> INSTRUCTIONS TO FOLLOW
Find how many lines in the entries below carry the word "skjold" and answer with only that figure.

> RECORDS FOR THIS TASK
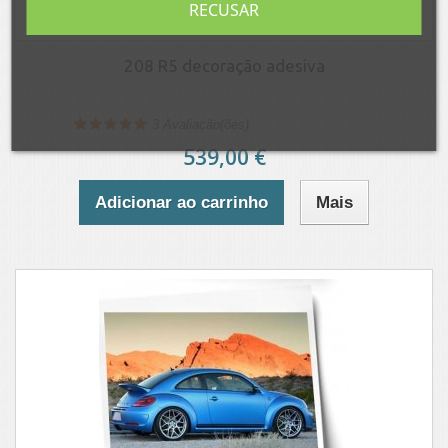
RECUSAR
208 R5 decoração adesiva
3
Avaliação(ões)
539,00 €
Adicionar ao carrinho
Mais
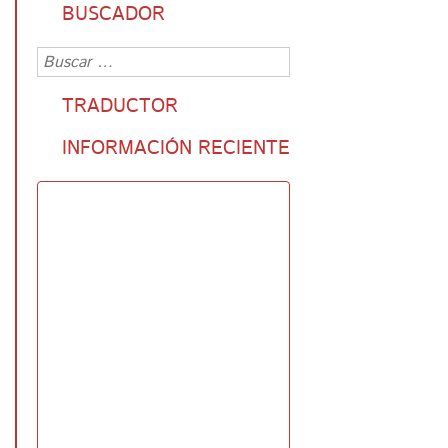
BUSCADOR
TRADUCTOR
INFORMACIÓN RECIENTE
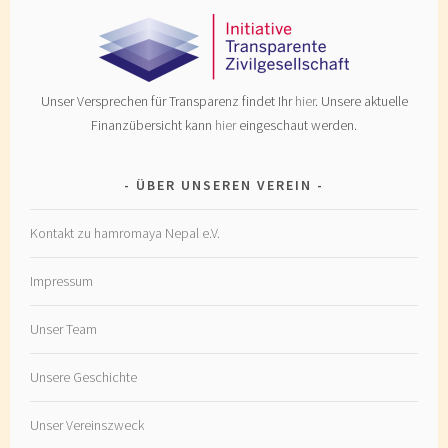
Unser Versprechen für Transparenz findet Ihr
hier
. Unsere aktuelle
Finanzübersicht kann
hier
eingeschaut werden.
ÜBER UNSEREN VEREIN
Kontakt zu hamromaya Nepal e.V.
Impressum
Unser Team
Unsere Geschichte
Unser Vereinszweck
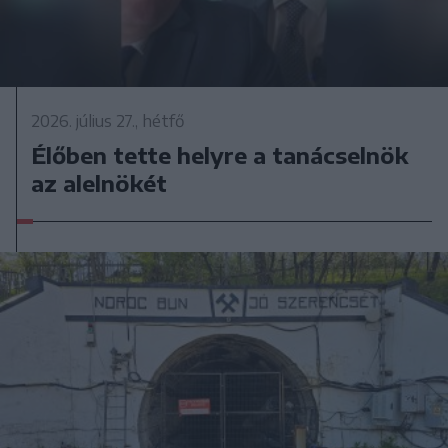
2026. július 27., hétfő
Élőben tette helyre a tanácselnök
az alelnökét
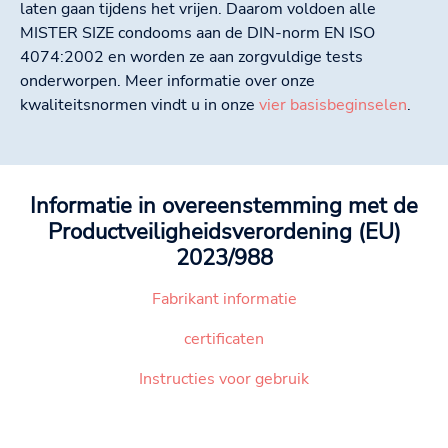
laten gaan tijdens het vrijen. Daarom voldoen alle
MISTER SIZE condooms aan de DIN-norm EN ISO
4074:2002 en worden ze aan zorgvuldige tests
onderworpen. Meer informatie over onze
kwaliteitsnormen vindt u in onze
vier basisbeginselen
.
Informatie in overeenstemming met de
Productveiligheidsverordening (EU)
2023/988
Fabrikant informatie
certificaten
Instructies voor gebruik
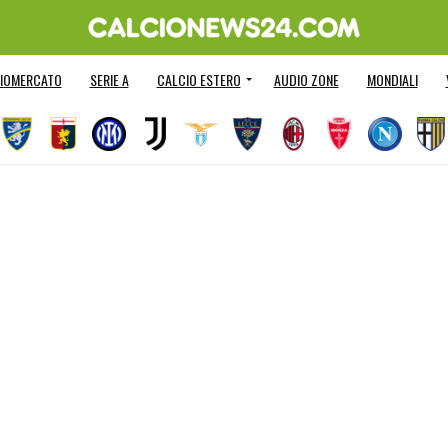
IOMERCATO
SERIE A
CALCIO ESTERO
AUDIO ZONE
MONDIALI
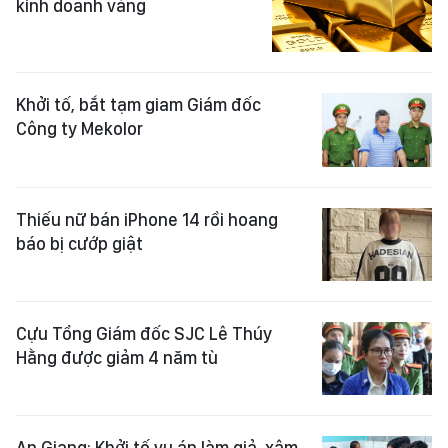
kinh doanh vàng
Khởi tố, bắt tạm giam Giám đốc
Công ty Mekolor
Thiếu nữ bán iPhone 14 rồi hoang
báo bị cướp giật
Cựu Tổng Giám đốc SJC Lê Thúy
Hằng được giảm 4 năm tù
An Giang: Khởi tố vụ án làm giả, xâm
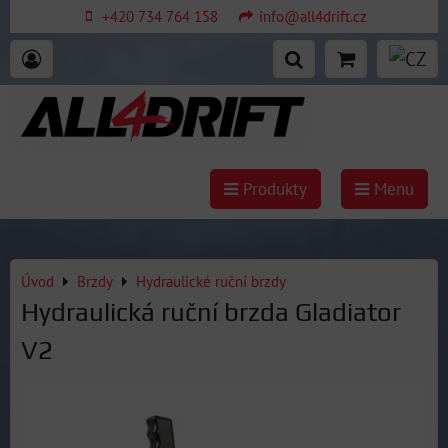
+420 734 764 158
info@all4drift.cz
Produkty
Menu
Úvod
Brzdy
Hydraulické ruční brzdy
Hydraulická ruční brzda Gladiator
V2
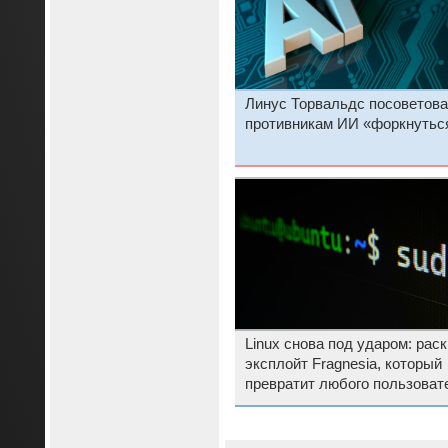
Линус Торвальдс посоветов
противникам ИИ «форкнутьс
Linux снова под ударом: рас
эксплойт Fragnesia, который
превратит любого пользоват
администратора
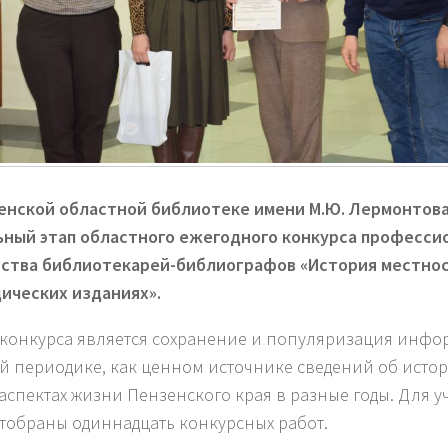
енской областной библиотеке имени М.Ю. Лермонтова
ный этап областного ежегодного конкурса професси
ства библиотекарей-библиографов «История местнос
ических изданиях».
конкурса является сохранение и популяризация инфо
й периодике, как ценном источнике сведений об истор
 аспектах жизни Пензенского края в разные годы. Для у
тобраны одиннадцать конкурсных работ.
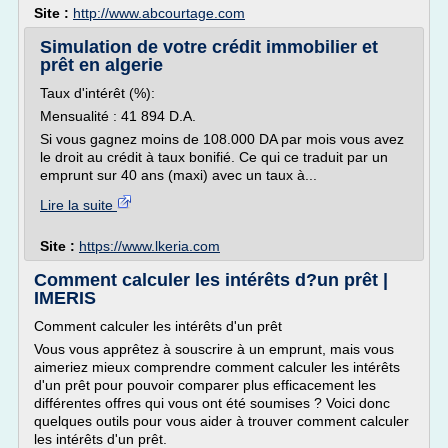
Site :
http://www.abcourtage.com
Simulation de votre crédit immobilier et
prêt en algerie
Taux d'intérêt (%):
Mensualité : 41 894 D.A.
Si vous gagnez moins de 108.000 DA par mois vous avez
le droit au crédit à taux bonifié. Ce qui ce traduit par un
emprunt sur 40 ans (maxi) avec un taux à...
Lire la suite
Site :
https://www.lkeria.com
Comment calculer les intérêts d?un prêt |
IMERIS
Comment calculer les intérêts d'un prêt
Vous vous apprêtez à souscrire à un emprunt, mais vous
aimeriez mieux comprendre comment calculer les intérêts
d'un prêt pour pouvoir comparer plus efficacement les
différentes offres qui vous ont été soumises ? Voici donc
quelques outils pour vous aider à trouver comment calculer
les intérêts d'un prêt.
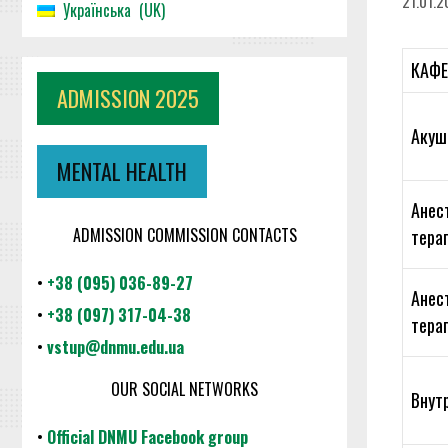
21.01.2
Українська
UK
КАФ
ADMISSION 2025
Акуше
MENTAL HEALTH
Анест
ADMISSION COMMISSION CONTACTS
терап
•
+38 (095) 036-89-27
Анест
•
+38 (097) 317-04-38
терап
•
vstup@dnmu.edu.ua
OUR SOCIAL NETWORKS
Внут
•
Official DNMU Facebook group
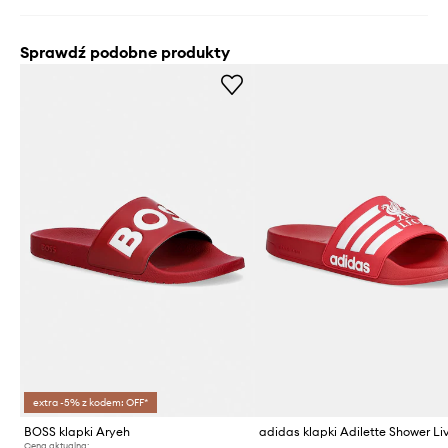
Sprawdź podobne produkty
extra -5% z kodem: OFF*
BOSS klapki Aryeh
Cena aktualna:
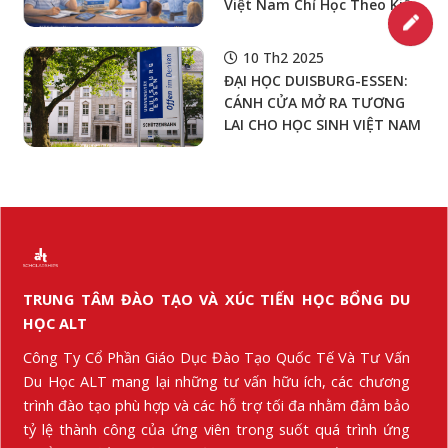
Việt Nam Chỉ Học Theo Kiểu
“Làm Đề + Học Thêm” Thì
Rất Dễ Sốc Năm Nhất
10 Th2 2025
(Playbook 4 Tuần Để Vào
ĐẠI HỌC DUISBURG-ESSEN:
Guồng)
CÁNH CỬA MỞ RA TƯƠNG
LAI CHO HỌC SINH VIỆT NAM
TRUNG TÂM ĐÀO TẠO VÀ XÚC TIẾN HỌC BỔNG DU
HỌC ALT
Công Ty Cổ Phần Giáo Dục Đào Tạo Quốc Tế Và Tư Vấn
Du Học ALT mang lại những tư vấn hữu ích, các chương
trình đào tạo phù hợp và các hỗ trợ tối đa nhằm đảm bảo
tỷ lệ thành công của ứng viên trong suốt quá trình ứng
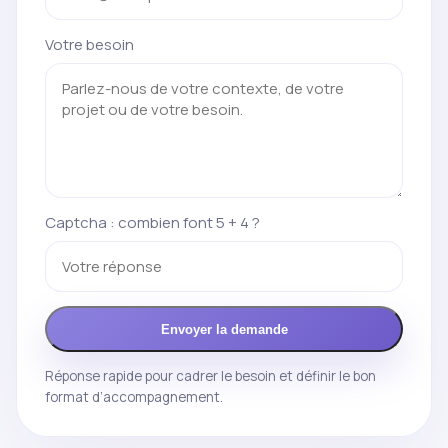
Votre besoin
Captcha : combien font 5 + 4 ?
Envoyer la demande
Réponse rapide pour cadrer le besoin et définir le bon
format d’accompagnement.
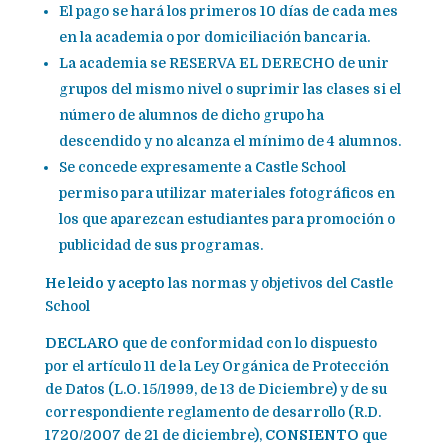
El pago se hará los primeros 10 días de cada mes
en la academia o por domiciliación bancaria.
La academia se RESERVA EL DERECHO de unir
grupos del mismo nivel o suprimir las clases si el
número de alumnos de dicho grupo ha
descendido y no alcanza el mínimo de 4 alumnos.
Se concede expresamente a Castle School
permiso para utilizar materiales fotográficos en
los que aparezcan estudiantes para promoción o
publicidad de sus programas.
He leido y acepto
las normas y objetivos del Castle
School
DECLARO
que de conformidad con lo dispuesto
por el artículo 11 de la Ley Orgánica de Protección
de Datos (L.O. 15/1999, de 13 de Diciembre) y de su
correspondiente reglamento de desarrollo (R.D.
1720/2007 de 21 de diciembre),
CONSIENTO
que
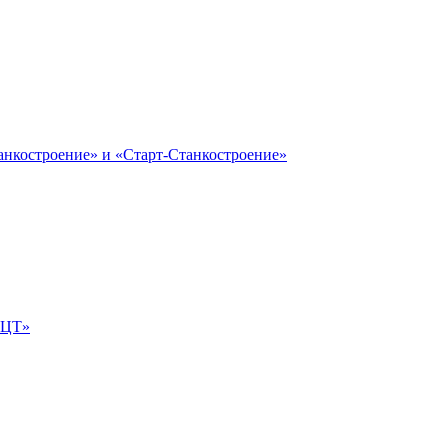
анкостроение» и «Старт-Станкостроение»
е-ЦТ»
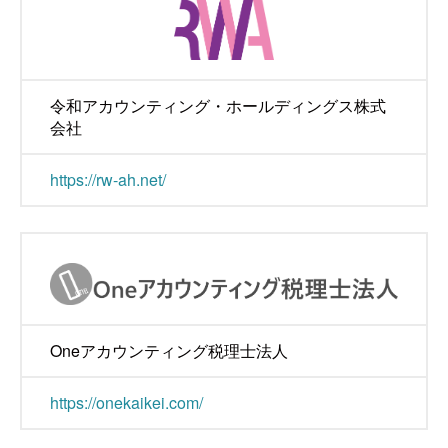
令和アカウンティング・ホールディングス株式
会社
https://rw-ah.net/
Oneアカウンティング税理士法人
https://onekaikei.com/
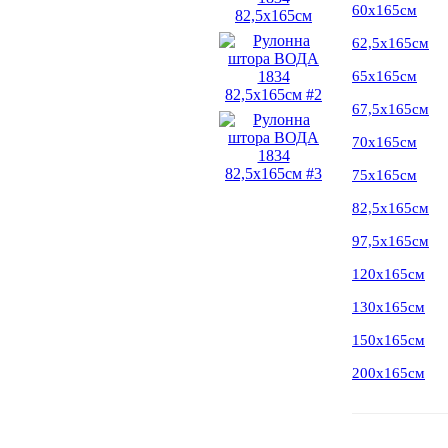
60х165см
62,5х165см
65х165см
67,5х165см
70х165см
75х165см
82,5х165см
97,5х165см
120х165см
130х165см
150х165см
200х165см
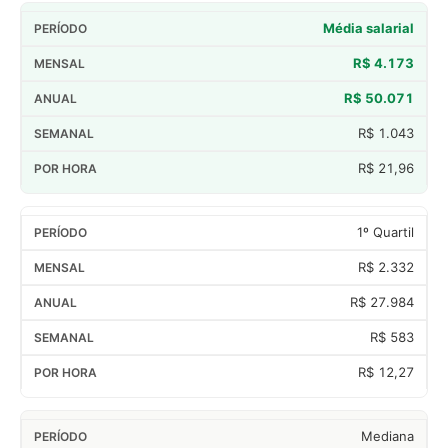
Média salarial
R$ 4.173
R$ 50.071
R$ 1.043
R$ 21,96
1º Quartil
R$ 2.332
R$ 27.984
R$ 583
R$ 12,27
Mediana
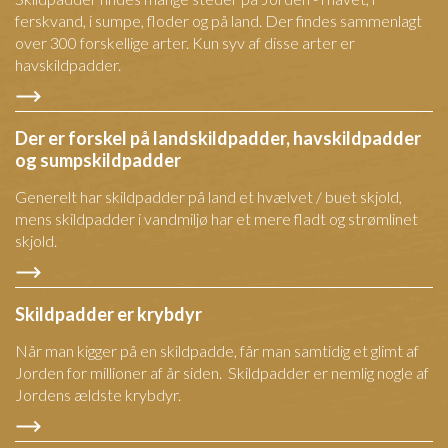
ferskvand, i sumpe, floder og på land. Der findes sammenlagt
over 300 forskellige arter. Kun syv af disse arter er
havskildpadder.
Der er forskel på landskildpadder, havskildpadder
og sumpskildpadder
Generelt har skildpadder på land et hvælvet / buet skjold,
mens skildpadder i vandmiljø har et mere fladt og strømlinet
skjold.
Skildpadder er krybdyr
Når man kigger på en skildpadde, får man samtidig et glimt af
Jorden for millioner af år siden. Skildpadder er nemlig nogle af
Jordens ældste krybdyr.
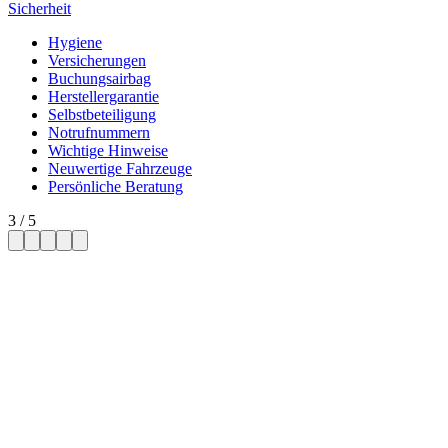
Sicherheit
Hygiene
Versicherungen
Buchungsairbag
Herstellergarantie
Selbstbeteiligung
Notrufnummern
Wichtige Hinweise
Neuwertige Fahrzeuge
Persönliche Beratung
3
/
5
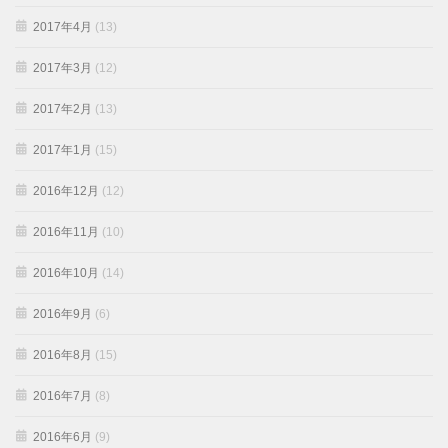
2017年4月
(13)
2017年3月
(12)
2017年2月
(13)
2017年1月
(15)
2016年12月
(12)
2016年11月
(10)
2016年10月
(14)
2016年9月
(6)
2016年8月
(15)
2016年7月
(8)
2016年6月
(9)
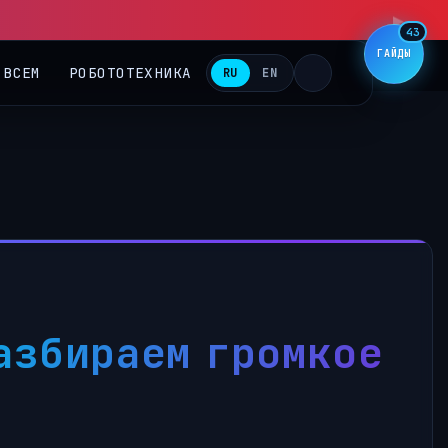
▶
43
ГАЙДЫ
 ВСЕМ
РОБОТОТЕХНИКА
RU
EN
азбираем громкое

> RESULT OF THE TASK
2